Desde fuera, es difícil imaginar una misa de domingo. La estrechez de la Capilla no permitiría el ingreso de más de 25 personas, un número muy escaso si el objetivo es evangelizar. Pero si no se busca solo eso, ese espacio pequeño podría servir para otro fin, este más severo y profundo: discriminar. A la iglesia, de acuerdo a los comentarios y crónicas, solo ingresaban aquellos que poseían sangre española. El resto, los indios, tenían que escuchar misa de pie, confundidos entre las plantas y las piedras.

La fiesta de la Capilla del Copón se realiza el 28 de enero. Para la celebración, los más de cuatro mil habitantes de Chongos Bajo disponen una gran cantidad de recursos, ahorrados durante el año mediante trabajos locales o temporadas de migración hacia Huancayo. Se baila y se bebe en honor a esa Copa Dorada – de ahí el nombre Copón- que se guardaba hace siglos, dentro de la capilla. Hoy esa copa es solo imaginaria. En la pequeña capilla, visitada con escasa regularidad por los turistas, aparte de los altares se exponen algunas imágenes contemporáneas que reposan bajo el cuidado de un guardia del mismo sector. “La gente se saca fotos con la iglesia y también con el Pabellón de los Lamentos”, dice el encargado de la seguridad.

Treinta pasos –para hacer un promedio- separan a la entrada de la iglesia de la Plaza de la Inquisición: una planicie en cuyo centro se levanta un monolito de piedra, con base cuadrada, que se eleva dos metros en el aire hasta ser coronado por una cruz. Le decían el Pabellón de los Lamentos pues, a quienes el cura consideraba herejes, cada domingo después de la misa, se los amarraba alrededor del monolito y se los castigaba con cabestro hasta que su sangre indicara la aceptación de dios.
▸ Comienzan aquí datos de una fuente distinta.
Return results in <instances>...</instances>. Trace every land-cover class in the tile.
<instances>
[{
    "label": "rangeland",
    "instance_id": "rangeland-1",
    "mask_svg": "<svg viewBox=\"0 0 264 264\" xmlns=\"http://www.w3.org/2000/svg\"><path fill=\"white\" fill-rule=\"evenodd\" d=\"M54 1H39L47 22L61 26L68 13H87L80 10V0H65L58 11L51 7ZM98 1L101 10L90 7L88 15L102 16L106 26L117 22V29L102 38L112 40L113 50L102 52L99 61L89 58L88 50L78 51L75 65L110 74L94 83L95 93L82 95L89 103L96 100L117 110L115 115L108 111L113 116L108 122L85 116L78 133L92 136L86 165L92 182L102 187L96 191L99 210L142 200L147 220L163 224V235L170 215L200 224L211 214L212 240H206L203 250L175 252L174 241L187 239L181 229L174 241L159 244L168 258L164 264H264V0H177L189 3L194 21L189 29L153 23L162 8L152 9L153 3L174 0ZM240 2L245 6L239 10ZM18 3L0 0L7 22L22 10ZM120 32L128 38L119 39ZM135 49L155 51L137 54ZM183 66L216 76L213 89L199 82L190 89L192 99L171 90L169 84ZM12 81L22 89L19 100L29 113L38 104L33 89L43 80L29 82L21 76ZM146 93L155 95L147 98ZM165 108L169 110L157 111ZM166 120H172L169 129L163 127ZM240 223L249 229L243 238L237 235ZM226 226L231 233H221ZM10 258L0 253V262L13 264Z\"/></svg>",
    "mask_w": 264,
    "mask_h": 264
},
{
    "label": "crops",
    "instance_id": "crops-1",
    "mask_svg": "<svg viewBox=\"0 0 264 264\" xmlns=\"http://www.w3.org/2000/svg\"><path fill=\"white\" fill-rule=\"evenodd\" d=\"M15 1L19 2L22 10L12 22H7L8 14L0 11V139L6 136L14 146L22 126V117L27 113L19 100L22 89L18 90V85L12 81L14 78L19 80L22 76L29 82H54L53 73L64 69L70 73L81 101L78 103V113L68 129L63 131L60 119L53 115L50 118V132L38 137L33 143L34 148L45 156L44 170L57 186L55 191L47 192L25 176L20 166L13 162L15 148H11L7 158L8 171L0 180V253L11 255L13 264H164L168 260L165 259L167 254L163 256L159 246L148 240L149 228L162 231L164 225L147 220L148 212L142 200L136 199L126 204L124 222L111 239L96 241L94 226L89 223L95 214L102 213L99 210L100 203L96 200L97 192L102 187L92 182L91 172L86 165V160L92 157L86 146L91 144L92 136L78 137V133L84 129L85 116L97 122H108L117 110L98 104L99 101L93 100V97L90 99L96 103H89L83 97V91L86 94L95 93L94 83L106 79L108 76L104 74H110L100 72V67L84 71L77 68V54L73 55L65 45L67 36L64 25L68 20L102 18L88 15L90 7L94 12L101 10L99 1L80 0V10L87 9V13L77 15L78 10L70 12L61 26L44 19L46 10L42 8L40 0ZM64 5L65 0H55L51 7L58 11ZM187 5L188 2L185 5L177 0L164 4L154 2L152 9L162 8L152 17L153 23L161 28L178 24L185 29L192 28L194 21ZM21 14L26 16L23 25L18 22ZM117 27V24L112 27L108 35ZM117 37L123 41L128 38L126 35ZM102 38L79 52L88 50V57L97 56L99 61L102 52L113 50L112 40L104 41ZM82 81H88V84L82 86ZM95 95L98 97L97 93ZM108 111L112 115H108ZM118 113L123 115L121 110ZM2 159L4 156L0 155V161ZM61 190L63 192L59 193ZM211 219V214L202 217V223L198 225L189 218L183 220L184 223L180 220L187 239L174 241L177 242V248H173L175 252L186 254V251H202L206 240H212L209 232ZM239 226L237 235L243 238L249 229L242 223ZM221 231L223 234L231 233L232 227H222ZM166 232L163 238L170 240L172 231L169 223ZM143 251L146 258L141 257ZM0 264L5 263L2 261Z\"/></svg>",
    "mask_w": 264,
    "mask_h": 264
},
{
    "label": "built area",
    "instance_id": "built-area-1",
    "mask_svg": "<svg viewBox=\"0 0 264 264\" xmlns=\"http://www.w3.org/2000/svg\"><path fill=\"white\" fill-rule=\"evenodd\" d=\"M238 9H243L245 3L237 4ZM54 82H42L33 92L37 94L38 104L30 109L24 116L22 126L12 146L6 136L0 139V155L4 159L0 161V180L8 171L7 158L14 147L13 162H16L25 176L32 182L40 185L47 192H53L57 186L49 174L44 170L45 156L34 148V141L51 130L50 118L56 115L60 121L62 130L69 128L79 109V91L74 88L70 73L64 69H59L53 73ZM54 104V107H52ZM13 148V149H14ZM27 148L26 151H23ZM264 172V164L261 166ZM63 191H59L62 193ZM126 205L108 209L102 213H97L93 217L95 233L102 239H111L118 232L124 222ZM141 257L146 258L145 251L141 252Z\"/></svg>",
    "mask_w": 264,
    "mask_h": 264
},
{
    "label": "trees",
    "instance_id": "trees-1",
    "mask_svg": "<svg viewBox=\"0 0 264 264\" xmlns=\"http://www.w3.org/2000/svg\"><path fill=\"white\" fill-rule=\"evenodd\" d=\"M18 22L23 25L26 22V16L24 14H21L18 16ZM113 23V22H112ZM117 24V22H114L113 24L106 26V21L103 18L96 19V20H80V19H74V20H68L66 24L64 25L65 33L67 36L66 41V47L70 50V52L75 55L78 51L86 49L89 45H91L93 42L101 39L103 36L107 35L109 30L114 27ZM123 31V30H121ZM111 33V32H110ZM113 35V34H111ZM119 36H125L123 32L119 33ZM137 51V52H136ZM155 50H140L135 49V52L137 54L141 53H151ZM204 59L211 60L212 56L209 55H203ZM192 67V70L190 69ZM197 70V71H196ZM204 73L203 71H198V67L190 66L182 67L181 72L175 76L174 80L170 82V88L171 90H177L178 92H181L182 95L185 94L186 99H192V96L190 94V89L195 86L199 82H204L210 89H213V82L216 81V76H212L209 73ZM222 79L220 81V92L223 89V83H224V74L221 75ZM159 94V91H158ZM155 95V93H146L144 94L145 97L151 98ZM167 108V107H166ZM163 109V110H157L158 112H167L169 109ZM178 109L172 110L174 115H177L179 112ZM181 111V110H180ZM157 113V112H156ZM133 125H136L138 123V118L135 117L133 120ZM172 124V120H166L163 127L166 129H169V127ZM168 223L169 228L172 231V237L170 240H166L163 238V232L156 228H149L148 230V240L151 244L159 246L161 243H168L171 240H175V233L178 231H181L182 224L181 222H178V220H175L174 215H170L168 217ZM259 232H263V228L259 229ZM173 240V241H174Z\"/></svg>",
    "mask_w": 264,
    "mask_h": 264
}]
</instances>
Mirándolo ahí, firme, intacto, real, la pregunta de por qué nadie se ha atrevido a derrumbarlo aparece como efecto natural. Quizá la respuesta no siempre es el olvido. Durante la fiesta de enero, la gente baila, bebe, se reencuentra, alrededor de este monolito, cobrando factura de las lágrimas que sus ancestros debieron grabar sobre la rugosidad de la piedra, esperanzados en que algún día pase el tormento y puedan llegar a las orillas del Huaytapallana, el lugar donde se recoge las flores, como reza su etimología quechua.